On Tue, Oct 21, 2025 at 2:10 PM Pavel Stehule <pavel.stehule@gmail.com> wrote:
> út 21. 10. 2025 v 6:07 odesílatel Amit Langote <amitlangote09@gmail.com> napsal:
>>
>> On Thu, Apr 3, 2025 at 7:19 PM Amit Langote <amitlangote09@gmail.com> wrote:
>> > On Fri, Dec 20, 2024 at 1:23 PM Amit Langote <amitlangote09@gmail.com> wrote:
>> > > We discussed $subject at [1] and [2] and I'd like to continue that
>> > > work with the hope to commit some part of it for v18.
>> >
>> > I did not get a chance to do any further work on this in this cycle,
>> > but plan to start working on it after beta release, so moving this to
>> > the next CF.  I will post a rebased patch after the freeze to keep the
>> > bots green for now.
>>
>> Sorry for the inactivity. I've moved the patch entry in the CF app to
>> PG19-Drafts, since I don't plan to work on it myself in the immediate
>> future. However, Junwang Zhao has expressed interest in taking this
>> work forward, and I look forward to working with him on it.
>
>
> This is very interesting and important feature - I can help with testing and review if it will be necessary

Thanks for the interest.

Just to add a quick note on the current direction I’ve been discussing
off-list with Junwang:

The next iteration of this work will likely follow a hybrid "fast-path
+ fallback" design rather than the original pure fast-path approach.
The idea is to keep the optimization for straightforward cases where
the foreign key and referenced key can be verified by a direct index
probe, while falling back to the existing SPI path only when the
runtime behavior of the executor is non-trivial to replicate -- such
as visibility rechecks under concurrent updates -- or when the
constraint itself involves richer semantics, like temporal foreign
keys that require range and aggregation logic. That keeps the
optimization safe without changing the meaning of constraint
enforcement.

This direction comes partly in response to the feedback from Robert
and Tom in the earlier Eliminating SPI threads, who raised concerns
that a fast path might silently diverge from what the executor does at
runtime in subtle cases. The fallback design aims to address that
directly: it keeps the optimization where it’s clearly safe, but
defers to the existing SPI-based implementation whenever correctness
might depend on executor behavior that would otherwise be difficult or
risky to reproduce locally.

In practice, this means adding a guarded fast path that performs the
index probe and tuple lock directly under the same snapshot and
security context that SPI would use, while caching stable metadata
such as index descriptors, scan keys, and operator information per
constraint or per statement. The fallback to SPI remains for the few
cases that either depend on executor behavior or need features beyond
a simple index probe:

* Concurrent updates or deletes: If table_tuple_lock() reports that
the target tuple was updated or deleted, we delegate to the SPI path
so that EvalPlanQual and visibility rules are applied as today.

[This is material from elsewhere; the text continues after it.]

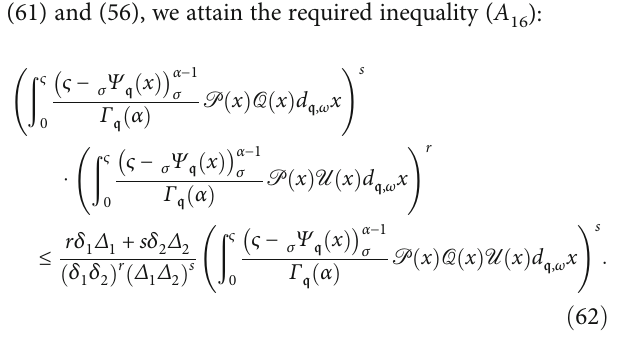
p Δ Δ / δ δ 1 2 1 2 δ Δ / δ Δ 2 2 1 1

* Partitioned parents: Skipped in v1 for simplicity, since they
require routing the probe through the correct partition using
PartitionDirectory. This can be added later as a separate patch once
the core mechanism is stable.

* Temporal foreign keys: These use range overlap and containment
semantics (&&, <@, range_agg()) that inherently involve aggregation
and multiple-row reasoning, so they stay on the SPI path.

Everything else -- multi-column keys, cross-type equality supported by
the index opfamily, collation matching, and RLS/ACL enforcement --
will be handled directly in the fast path.  The security behavior will
mirror the existing SPI path by temporarily switching to the parent
table's owner with SECURITY_LOCAL_USERID_CHANGE | SECURITY_NOFORCE_RLS
around the probe, like ri_PerformCheck() does.

For concurrency, the fast path locks the located parent tuple with
LockTupleKeyShare under GetActiveSnapshot(). If that succeeds (TM_Ok),
the check passes immediately. While non-TM_Ok cases fall back for now,
a later refinement could follow the update chain with
table_tuple_fetch_row_version() under the current snapshot and re-lock
the visible version, making the fast path fully self-contained.

That’s the direction Junwang and I plan to explore next.